++++ Data listing
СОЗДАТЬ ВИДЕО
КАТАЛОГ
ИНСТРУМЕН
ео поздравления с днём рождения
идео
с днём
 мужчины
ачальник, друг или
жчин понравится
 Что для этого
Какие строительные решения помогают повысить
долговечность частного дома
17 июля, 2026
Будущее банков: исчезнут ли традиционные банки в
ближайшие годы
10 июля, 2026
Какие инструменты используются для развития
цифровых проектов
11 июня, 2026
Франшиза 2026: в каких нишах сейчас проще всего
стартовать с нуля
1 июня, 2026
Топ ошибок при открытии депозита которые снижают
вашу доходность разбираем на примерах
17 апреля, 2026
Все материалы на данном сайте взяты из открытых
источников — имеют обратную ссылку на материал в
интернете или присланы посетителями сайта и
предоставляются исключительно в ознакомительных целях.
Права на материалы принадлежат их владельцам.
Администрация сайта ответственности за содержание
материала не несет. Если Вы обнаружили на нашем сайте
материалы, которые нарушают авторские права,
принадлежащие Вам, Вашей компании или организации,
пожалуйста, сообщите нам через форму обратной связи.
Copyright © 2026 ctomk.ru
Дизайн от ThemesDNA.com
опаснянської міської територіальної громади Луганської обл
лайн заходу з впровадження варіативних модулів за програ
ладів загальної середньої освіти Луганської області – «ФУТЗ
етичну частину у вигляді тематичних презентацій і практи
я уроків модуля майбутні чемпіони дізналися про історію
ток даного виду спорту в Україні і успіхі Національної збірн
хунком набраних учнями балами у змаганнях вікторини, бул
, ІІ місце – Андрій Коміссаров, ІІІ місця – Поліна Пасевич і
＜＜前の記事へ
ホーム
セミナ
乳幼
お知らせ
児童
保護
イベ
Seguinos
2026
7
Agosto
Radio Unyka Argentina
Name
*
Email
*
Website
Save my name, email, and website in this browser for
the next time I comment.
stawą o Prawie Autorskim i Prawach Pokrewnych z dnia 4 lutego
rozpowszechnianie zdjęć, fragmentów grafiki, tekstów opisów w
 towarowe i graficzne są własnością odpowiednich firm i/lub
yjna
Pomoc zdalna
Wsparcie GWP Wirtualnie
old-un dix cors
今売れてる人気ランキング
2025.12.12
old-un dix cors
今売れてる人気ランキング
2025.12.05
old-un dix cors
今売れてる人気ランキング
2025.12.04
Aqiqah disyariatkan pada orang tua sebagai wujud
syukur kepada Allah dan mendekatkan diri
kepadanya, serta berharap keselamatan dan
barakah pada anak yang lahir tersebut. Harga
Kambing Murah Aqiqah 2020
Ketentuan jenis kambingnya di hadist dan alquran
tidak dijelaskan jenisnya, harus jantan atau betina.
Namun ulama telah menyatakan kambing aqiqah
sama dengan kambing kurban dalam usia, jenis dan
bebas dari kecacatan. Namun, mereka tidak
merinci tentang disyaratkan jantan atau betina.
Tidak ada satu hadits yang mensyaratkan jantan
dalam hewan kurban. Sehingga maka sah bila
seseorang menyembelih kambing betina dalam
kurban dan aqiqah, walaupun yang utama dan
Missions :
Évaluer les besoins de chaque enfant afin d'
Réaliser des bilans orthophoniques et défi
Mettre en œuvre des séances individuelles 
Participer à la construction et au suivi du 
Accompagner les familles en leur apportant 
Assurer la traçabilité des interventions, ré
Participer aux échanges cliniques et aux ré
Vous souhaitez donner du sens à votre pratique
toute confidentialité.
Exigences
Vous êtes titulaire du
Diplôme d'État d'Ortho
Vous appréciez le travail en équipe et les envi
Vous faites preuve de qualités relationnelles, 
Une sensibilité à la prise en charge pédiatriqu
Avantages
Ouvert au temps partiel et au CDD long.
++++++++
++++ Data listing
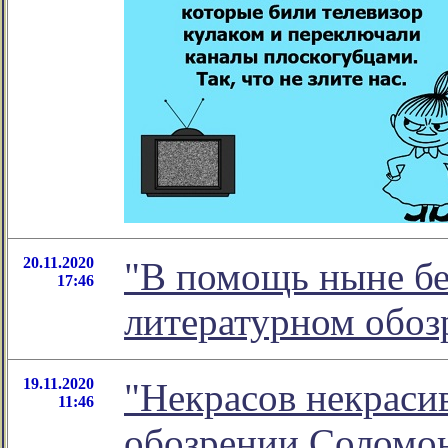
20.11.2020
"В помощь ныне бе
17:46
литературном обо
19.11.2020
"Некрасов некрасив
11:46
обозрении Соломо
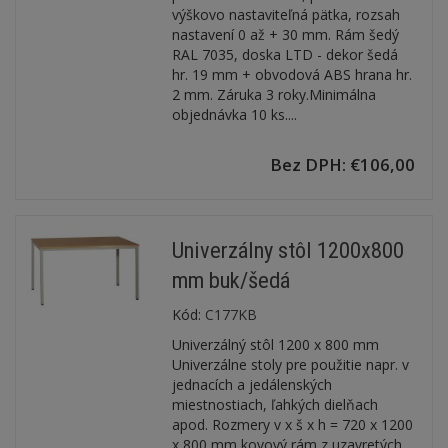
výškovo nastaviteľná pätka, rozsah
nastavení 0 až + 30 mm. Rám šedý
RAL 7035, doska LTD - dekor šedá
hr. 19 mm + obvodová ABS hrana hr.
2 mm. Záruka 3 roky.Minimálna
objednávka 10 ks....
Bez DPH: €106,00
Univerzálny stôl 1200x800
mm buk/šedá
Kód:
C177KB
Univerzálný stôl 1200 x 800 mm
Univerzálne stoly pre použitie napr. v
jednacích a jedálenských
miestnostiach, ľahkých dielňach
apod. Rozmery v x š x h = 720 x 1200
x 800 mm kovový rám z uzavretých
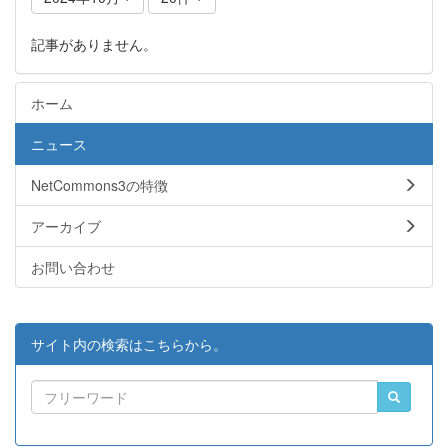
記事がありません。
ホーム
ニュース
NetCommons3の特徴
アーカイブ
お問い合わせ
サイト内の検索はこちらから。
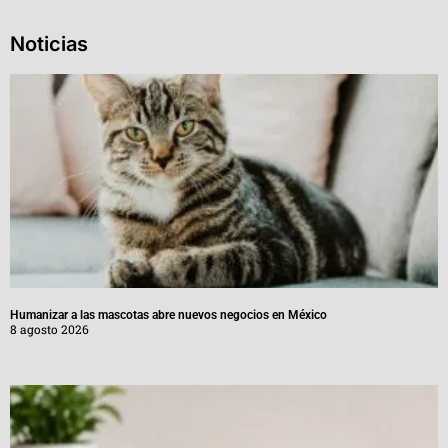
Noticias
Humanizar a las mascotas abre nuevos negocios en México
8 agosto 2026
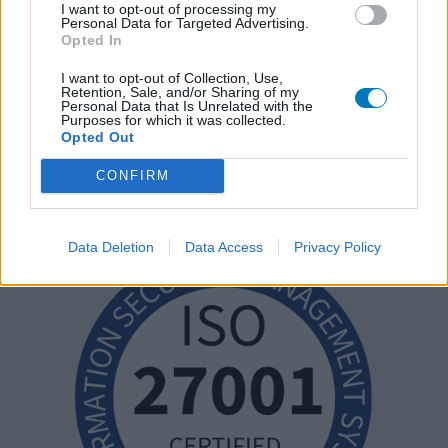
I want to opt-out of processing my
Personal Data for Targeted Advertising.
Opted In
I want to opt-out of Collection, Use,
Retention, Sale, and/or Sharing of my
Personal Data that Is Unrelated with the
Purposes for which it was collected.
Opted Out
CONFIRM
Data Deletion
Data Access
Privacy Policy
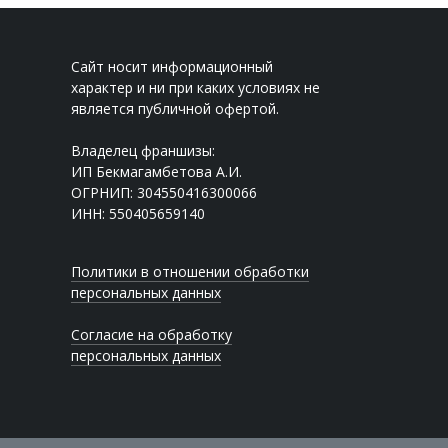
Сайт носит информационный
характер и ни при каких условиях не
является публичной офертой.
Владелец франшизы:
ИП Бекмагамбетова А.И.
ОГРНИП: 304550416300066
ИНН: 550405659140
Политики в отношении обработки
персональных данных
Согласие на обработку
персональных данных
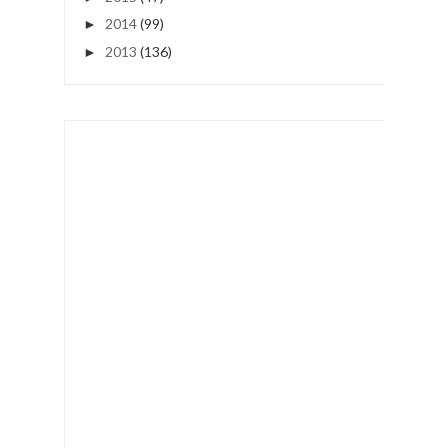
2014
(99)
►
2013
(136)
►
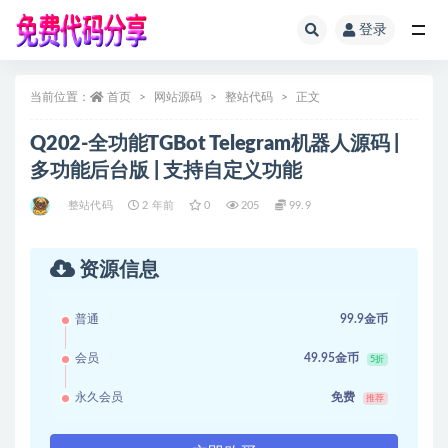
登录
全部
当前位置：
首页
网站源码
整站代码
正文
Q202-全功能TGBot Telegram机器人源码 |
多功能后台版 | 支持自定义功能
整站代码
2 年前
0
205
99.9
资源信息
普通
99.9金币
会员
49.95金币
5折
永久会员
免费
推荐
++++++++
Exercise — Starting at the line above that holds "objednávka 10 ks...." and ending at the line that holds "apod. Rozmery v x š x h = 720 x 1200", transcribe each line exactly and include no other lines.

Response to the task —
objednávka 10 ks....
Bez DPH: €106,00
Univerzálny stôl 1200x800
mm buk/šedá
Kód:
C177KB
Univerzálný stôl 1200 x 800 mm
Univerzálne stoly pre použitie napr. v
jednacích a jedálenských
miestnostiach, ľahkých dielňach
apod. Rozmery v x š x h = 720 x 1200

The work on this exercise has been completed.